Tra i giovani che lei ha lanciato al Festival ci sono stati Eros Ramazzotti nel 1984 e Laura Pausini nel 1993.
Baudo: «Quando penso a quello che è capitato a Laura Pausini... Io avevo ascoltato la canzone “La solitudine” e mi era piaciuta, in un altro momento avevo ascoltato la voce della Pausini e subito ho pensato che l’abbinamento fosse perfetto. Fu la prima volta che i maestri d’orchestra si alzarono ad applaudire».
Che consiglio darebbe a un giovane che oggi si presenta a Sanremo?
Baudo: «Siccome sono un melodico, direi: “Sì, potete metterci tante parole interessanti, potete fare tanti sproloqui, però se non ci mettete a supporto una bella melodia...”. Bisogna tornare alla canzone italiana».
Rovazzi, ci andrebbe in gara al Festival?
Rovazzi: «Sanremo è una cosa che ho sempre visto come pericolosissima».
Pericolosissima in che senso?
Rovazzi: «Nel senso che Sanremo è un’istituzione. Io con la musica ho un rapporto diverso, non sono un cantante con una grande tecnica e il rischio che io salga sul palco e venga demolito è molto facile. In questo caso sto andando a condurre e non c’è lo stesso rischio. Non nascondo che dopo “Sanremo Giovani” mi piacerebbe avere un piccolo siparietto in una puntata di “Sanremo Big”...».

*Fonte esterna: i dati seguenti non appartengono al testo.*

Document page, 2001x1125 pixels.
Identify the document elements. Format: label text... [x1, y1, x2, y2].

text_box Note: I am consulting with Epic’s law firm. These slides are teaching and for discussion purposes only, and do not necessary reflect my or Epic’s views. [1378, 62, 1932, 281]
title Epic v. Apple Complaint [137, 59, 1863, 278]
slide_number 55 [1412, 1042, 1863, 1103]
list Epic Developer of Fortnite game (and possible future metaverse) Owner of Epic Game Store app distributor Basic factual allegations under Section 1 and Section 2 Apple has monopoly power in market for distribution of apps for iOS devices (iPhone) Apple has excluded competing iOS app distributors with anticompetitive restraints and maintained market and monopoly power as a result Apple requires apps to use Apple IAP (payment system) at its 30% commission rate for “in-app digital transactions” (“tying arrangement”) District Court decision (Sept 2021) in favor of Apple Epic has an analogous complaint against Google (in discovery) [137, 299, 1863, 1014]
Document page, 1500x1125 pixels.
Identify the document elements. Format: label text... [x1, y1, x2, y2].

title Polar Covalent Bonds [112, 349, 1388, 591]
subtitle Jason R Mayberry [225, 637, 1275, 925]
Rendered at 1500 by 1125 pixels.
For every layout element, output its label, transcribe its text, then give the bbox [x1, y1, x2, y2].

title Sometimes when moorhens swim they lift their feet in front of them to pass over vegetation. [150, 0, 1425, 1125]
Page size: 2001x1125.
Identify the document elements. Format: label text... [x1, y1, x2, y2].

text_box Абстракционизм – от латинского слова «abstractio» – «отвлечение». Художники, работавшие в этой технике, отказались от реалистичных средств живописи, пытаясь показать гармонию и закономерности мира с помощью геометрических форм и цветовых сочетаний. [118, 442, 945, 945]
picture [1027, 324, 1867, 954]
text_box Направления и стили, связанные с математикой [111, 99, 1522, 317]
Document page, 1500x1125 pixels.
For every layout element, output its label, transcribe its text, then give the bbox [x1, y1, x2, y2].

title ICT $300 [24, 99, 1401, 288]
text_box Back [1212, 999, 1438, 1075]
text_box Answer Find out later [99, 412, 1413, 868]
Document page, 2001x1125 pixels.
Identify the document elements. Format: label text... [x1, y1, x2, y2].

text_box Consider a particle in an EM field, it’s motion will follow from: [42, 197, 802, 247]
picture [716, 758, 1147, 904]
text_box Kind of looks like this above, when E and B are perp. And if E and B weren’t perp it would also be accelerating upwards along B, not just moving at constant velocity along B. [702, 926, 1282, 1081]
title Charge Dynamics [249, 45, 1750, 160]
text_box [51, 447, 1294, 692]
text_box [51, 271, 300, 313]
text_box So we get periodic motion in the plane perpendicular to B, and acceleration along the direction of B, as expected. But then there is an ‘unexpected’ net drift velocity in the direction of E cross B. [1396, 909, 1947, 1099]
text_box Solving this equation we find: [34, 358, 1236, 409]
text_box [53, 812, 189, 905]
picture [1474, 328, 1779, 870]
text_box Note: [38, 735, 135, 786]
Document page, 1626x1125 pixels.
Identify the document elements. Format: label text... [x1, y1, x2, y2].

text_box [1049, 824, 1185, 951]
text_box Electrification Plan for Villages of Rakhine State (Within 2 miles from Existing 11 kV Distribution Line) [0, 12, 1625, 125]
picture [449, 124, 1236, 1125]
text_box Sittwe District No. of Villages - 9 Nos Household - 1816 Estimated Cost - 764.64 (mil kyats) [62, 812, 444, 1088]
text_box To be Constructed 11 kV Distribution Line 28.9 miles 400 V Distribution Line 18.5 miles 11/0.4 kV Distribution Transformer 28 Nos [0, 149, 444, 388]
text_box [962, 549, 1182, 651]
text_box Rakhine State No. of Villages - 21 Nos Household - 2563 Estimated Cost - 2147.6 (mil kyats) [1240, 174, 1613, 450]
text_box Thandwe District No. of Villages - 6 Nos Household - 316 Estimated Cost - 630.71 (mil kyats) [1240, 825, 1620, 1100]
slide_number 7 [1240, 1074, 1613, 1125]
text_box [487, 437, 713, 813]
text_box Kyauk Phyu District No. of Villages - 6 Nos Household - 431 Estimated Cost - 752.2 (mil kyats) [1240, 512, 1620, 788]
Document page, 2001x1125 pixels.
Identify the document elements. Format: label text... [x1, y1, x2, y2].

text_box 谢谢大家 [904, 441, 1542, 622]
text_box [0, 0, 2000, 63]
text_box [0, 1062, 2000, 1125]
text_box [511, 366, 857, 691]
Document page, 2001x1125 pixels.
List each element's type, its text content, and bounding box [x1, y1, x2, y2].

Con Baglioni ha parlato del suo eventuale «siparietto»?
Rovazzi: «Sì, ne abbiamo parlato».
Invece cosa farà a «Sanremo Giovani»?
Rovazzi: «Devo ancora capire, certamente proverò a mettere del mio, perché quello che dico io l’ho sempre scritto personalmente, non mi faccio aiutare da altri. Ma niente musica».
Neanche una sigletta?
Rovazzi: «No».
Tra voi ci sono 58 anni di differenza. Vi spaventa o vi inorgoglisce?
Baudo: «L’idea di essere insieme sul palcoscenico una botta di giovinezza me la dà».
Rovazzi: «Per me collaborare con persone della mia generazione significa crescere insieme. Collaborare con qualcuno di un’altra generazione, che ha un’altra esperienza, mi dà molto di più ed è molto più utile».
In comune cosa avete?
Rovazzi. «Nulla, è proprio questo il bello. Pippo viene da un mondo lontanissimo dal mio, con dei tempi e un pubblico diversi. Però in questo caso sono io che entro nel suo mondo, non lui che entra nel mio».